I swallowed hard. “You must have been very angry.”
He shook his head. “My own sister.” He looked at Jack. “You gonna take me in?”
“Yes, sir,” Jack said. “You can put some clothes on first.”
Monis tamped out the cigarette and went into the bedroom. I found the phone and called Harris White.
“Chris. What a morning,” Harris White greeted me as I reached his desk. It was hours since Jack and I had walked into Morris Gordon’s basement apartment in Queens, and he was now being held at the station house in his precinct.
“You can say that again.”
“I can’t believe it. I swear I checked out everything.”
“A lawyer I know got Iris’s birth certificate and talked to the hospital where she was born. That’s how I found out about the twin. I found his address in the Queens phone book.”

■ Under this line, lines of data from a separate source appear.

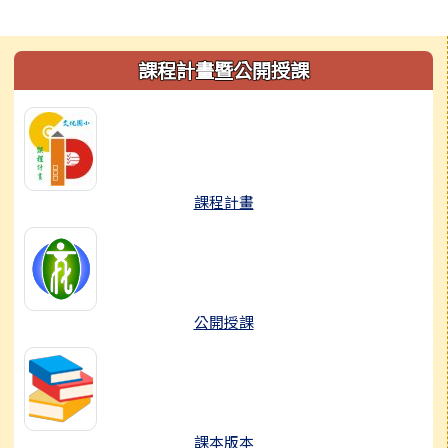
左邊區域內容
課程計畫暨公開授課
課程計畫
公開授課
課本版本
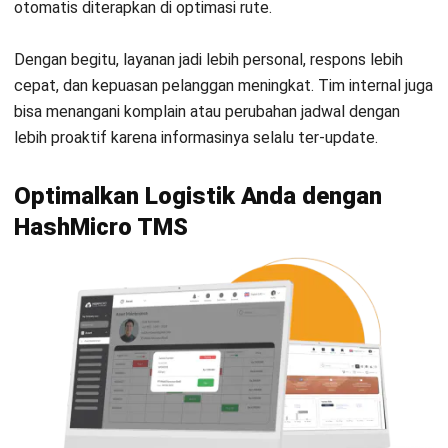
Apakah software route planning hanya
cocok untuk perusahaan besar?
Jonathan Kurniawan
Procurement
Jonathan Kurniawan saat ini bekerja sebagai
Procurement Specialist, fokus pada pengelolaan
pengadaan barang dan jasa yang mendukung operasi
harian perusahaan. Ia terbiasa menyeimbangkan
kualitas, biaya, dan waktu pengiriman agar setiap
kebutuhan operasional terpenuhi dengan tepat.
Pendekatan sistematis Jonathan memungkinkan proses
procurement yang efisien dan transparan. Dengan
evaluasi pemasok yang konsisten, ia membantu
memastikan rantai pasok berjalan lancar dan
berkelanjutan.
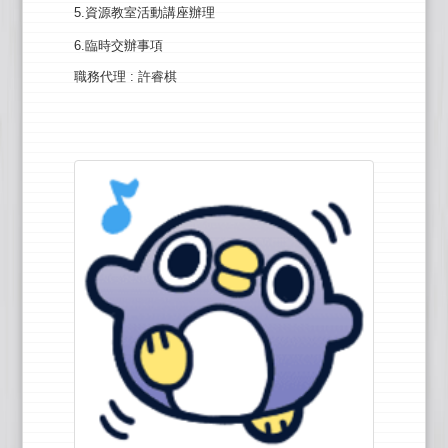
5.資源教室活動講座辦理
6.臨時交辦事項
職務代理
: 許睿棋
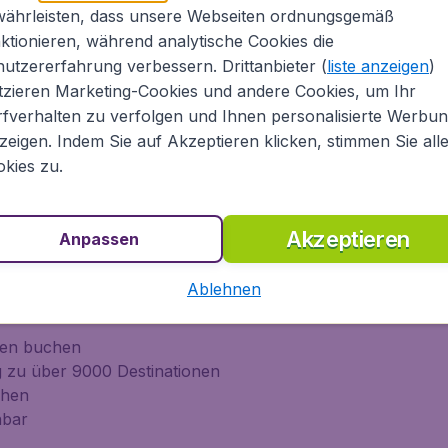
währleisten, dass unsere Webseiten ordnungsgemäß
ktionieren, während analytische Cookies die
 Nord-Amerkia, Europa, Asien, Südamerika,
utzererfahrung verbessern. Drittanbieter (
liste anzeigen
)
in die Karibik. Als Online-Reiseanbieter
tzieren Marketing-Cookies und andere Cookies, um Ihr
Top-Airlines (Lufthansa, Air France, KLM,
fverhalten zu verfolgen und Ihnen personalisierte Werbu
, Air Canada, Turkish Airlines und vielen
zeigen. Indem Sie auf Akzeptieren klicken, stimmen Sie all
anwings, EasyJet, Transavia, etc.).
kies zu.
n Flug bei
Akzeptieren
Anpassen
Ablehnen
lines weltweit mittels einer Suche
men buchen
ug zu über 9000 Destinationen
chen
hbar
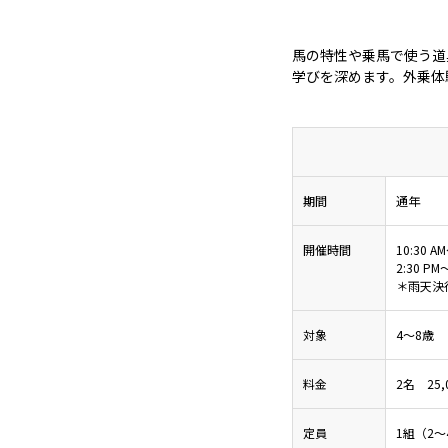
馬の特性や乗馬で使う道
学びを深めます。外乗体
期間
通年
開催時間
10:30 A
2:30 PM
＊雨天決
対象
4～8歳
料金
2名 25
定員
1組（2～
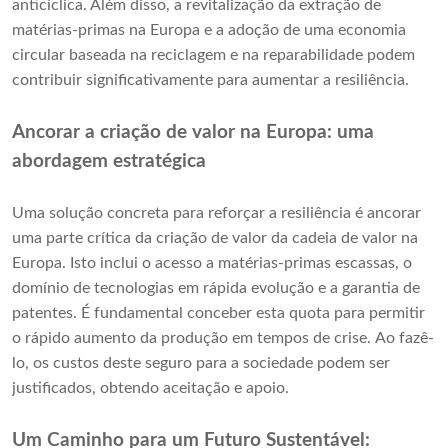
anticíclica. Além disso, a revitalização da extração de
matérias-primas na Europa e a adoção de uma economia
circular baseada na reciclagem e na reparabilidade podem
contribuir significativamente para aumentar a resiliência.
Ancorar a criação de valor na Europa: uma
abordagem estratégica
Uma solução concreta para reforçar a resiliência é ancorar
uma parte crítica da criação de valor da cadeia de valor na
Europa. Isto inclui o acesso a matérias-primas escassas, o
domínio de tecnologias em rápida evolução e a garantia de
patentes. É fundamental conceber esta quota para permitir
o rápido aumento da produção em tempos de crise. Ao fazê-
lo, os custos deste seguro para a sociedade podem ser
justificados, obtendo aceitação e apoio.
Um Caminho para um Futuro Sustentável:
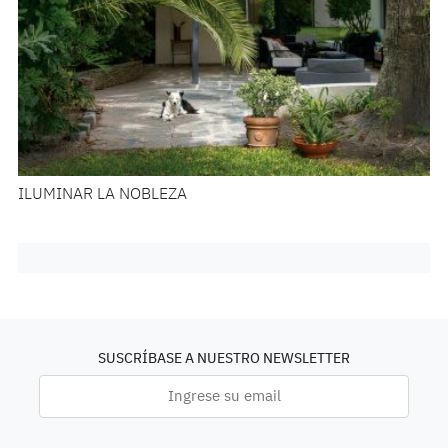
ILUMINAR LA NOBLEZA
SUSCRÍBASE A NUESTRO NEWSLETTER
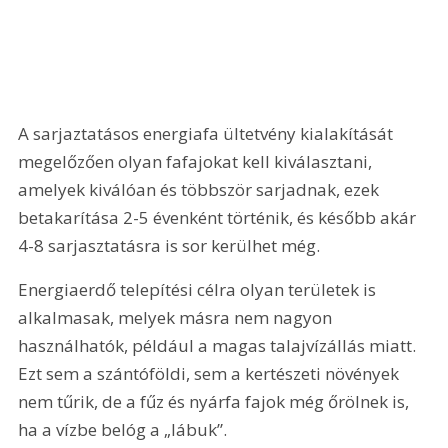
A sarjaztatásos energiafa ültetvény kialakítását 
megelőzően olyan fafajokat kell kiválasztani, 
amelyek kiválóan és többször sarjadnak, ezek 
betakarítása 2-5 évenként történik, és később akár 
4-8 sarjasztatásra is sor kerülhet még.
Energiaerdő telepítési célra olyan területek is 
alkalmasak, melyek másra nem nagyon 
használhatók, például a magas talajvízállás miatt. 
Ezt sem a szántóföldi, sem a kertészeti növények 
nem tűrik, de a fűz és nyárfa fajok még őrölnek is, 
ha a vízbe belóg a „lábuk”.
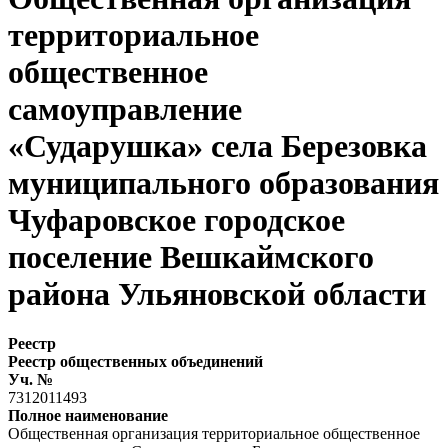
территориальное
общественное
самоуправление
«Сударушка» села Березовка
муниципального образования
Чуфаровское городское
поселение Вешкаймского
района Ульяновской области
Реестр
Реестр общественных объединений
Уч. №
7312011493
Полное наименование
Общественная организация территориальное общественное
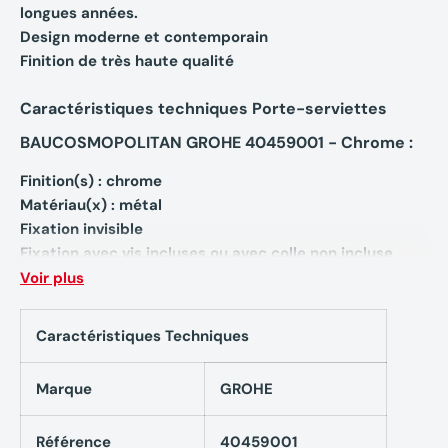
longues années.
Design moderne et contemporain
Finition de très haute qualité
Caractéristiques techniques Porte-serviettes
BAUCOSMOPOLITAN GROHE 40459001 - Chrome :
Finition(s) : chrome
Matériau(x) : métal
Fixation invisible
Fixation avec vis incluses ou avec colle non incluse
Dimensions :
Voir plus
Longueur totale : 522 mm
Longueur fonctionnelle : 430 mm
Caractéristiques Techniques
Spécificités :
GROHE StarLight® : chrome éclatant et durable
Marque
GROHE
Référence
40459001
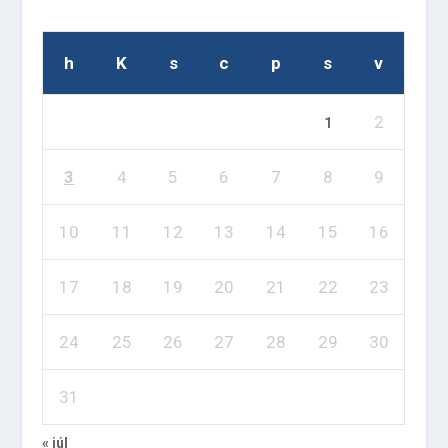
h
K
s
c
p
s
v
2
1
3
4
5
6
7
8
9
10
11
12
13
14
15
16
17
18
19
20
21
22
23
24
25
26
27
28
29
30
31
« júl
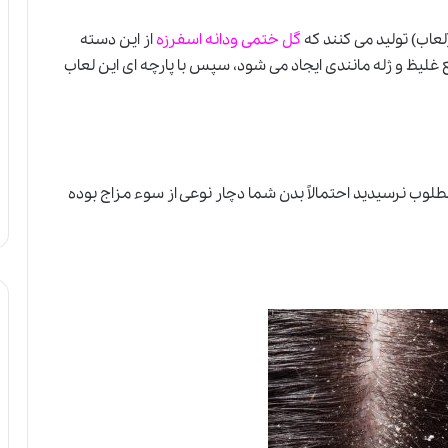
لعاب) تولید می کنند که
گل ختمی ودانه اسفرزه
از این دسته
ع غلیظ و ژله مانندی ایجاد می شود، سپس با پارچه ای این لعاب
ه مطلوب نرسیدید احتمالاً بدن شما دچار نوعی از سوء مزاج بوده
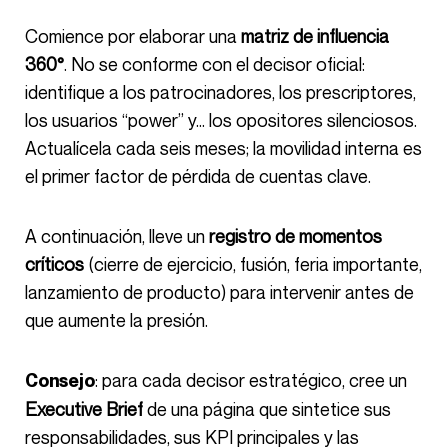
Comience por elaborar una
matriz de influencia
360°
. No se conforme con el decisor oficial:
identifique a los patrocinadores, los prescriptores,
los usuarios “power” y… los opositores silenciosos.
Actualícela cada seis meses; la movilidad interna es
el primer factor de pérdida de cuentas clave.
A continuación, lleve un
registro de momentos
críticos
(cierre de ejercicio, fusión, feria importante,
lanzamiento de producto) para intervenir antes de
que aumente la presión.
: para cada decisor estratégico, cree un
Consejo
Executive Brief
de una página que sintetice sus
responsabilidades, sus KPI principales y las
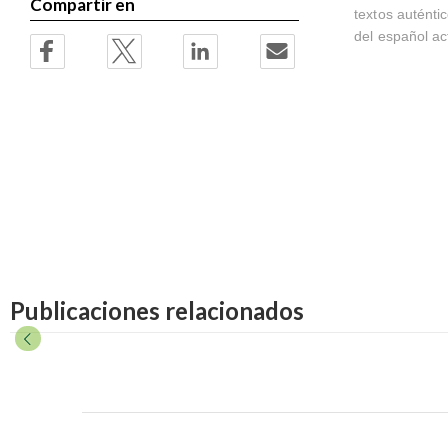
Compartir en
textos auténti
del español ac
Publicaciones relacionados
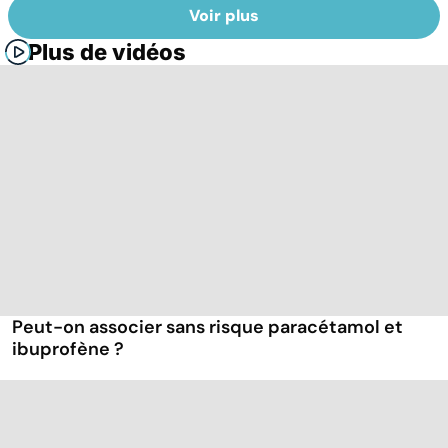
Voir plus
Plus de vidéos
Peut-on associer sans risque paracétamol et
ibuprofène ?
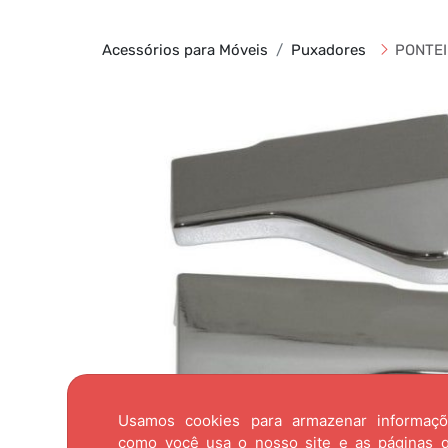
Acessórios para Móveis
Puxadores
PONTEI
Usamos cookies para armazenar informaç
como você usa o nosso site e as páginas qu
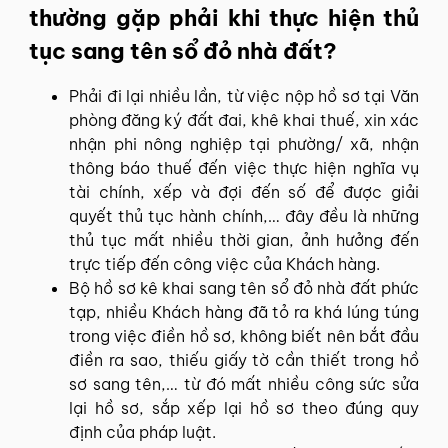
thường gặp phải khi thực hiện thủ
tục sang tên sổ đỏ nhà đất?
Phải đi lại nhiều lần, từ việc nộp hồ sơ tại Văn
phòng đăng ký đất đai, khê khai thuế, xin xác
nhận phi nông nghiệp tại phường/ xã, nhận
thông báo thuế đến việc thực hiện nghĩa vụ
tài chính, xếp và đợi đến số để được giải
quyết thủ tục hành chính,… đây đều là những
thủ tục mất nhiều thời gian, ảnh hưởng đến
trực tiếp đến công việc của Khách hàng.
Bộ hồ sơ kê khai sang tên sổ đỏ nhà đất phức
tạp, nhiều Khách hàng đã tỏ ra khá lúng túng
trong việc điền hồ sơ, không biết nên bắt đầu
điền ra sao, thiếu giấy tờ cần thiết trong hồ
sơ sang tên,… từ đó mất nhiều công sức sửa
lại hồ sơ, sắp xếp lại hồ sơ theo đúng quy
định của pháp luật.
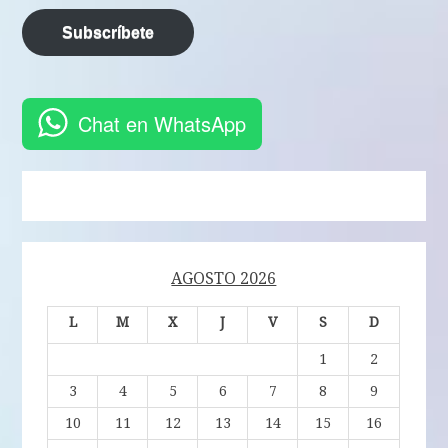
Subscríbete
Chat en WhatsApp
AGOSTO 2026
L
M
X
J
V
S
D
1
2
3
4
5
6
7
8
9
10
11
12
13
14
15
16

“I did some digging after you called. Gordon’s been living there seventeen years.”
“So he’d been there a year when Iris died.”
“And he’d spent six months of that year as a night watchman at the oil yards. It’s all falling into place. I’ll be going over to Queens this afternoon to interview him, but I gather he’s made a pretty full statement. You want to fill me in on what you know?”
“Sure.”
“Let’s have lunch. My treat.”
“I’d love to.”
I told him what had happened that morning and everything else I thought would be helpful. Although Wilfred Garganus was long dead, I described what had happened between Wilfred and Iris to explain Morris’s motivation, and Harris promised to keep confidential what the Garganuses preferred not to become public. By the end of our lunch he was showing me pictures of his children, and I was asking his advice on building a family room.
I drove home, knowing I would have to tell Marilyn everything and feeling squeamish about it. An uncle she had never known existed was alive and well and being questioned by the police for the murder of her aunt. Somehow it wasn’t the stuff of a friendly conversation.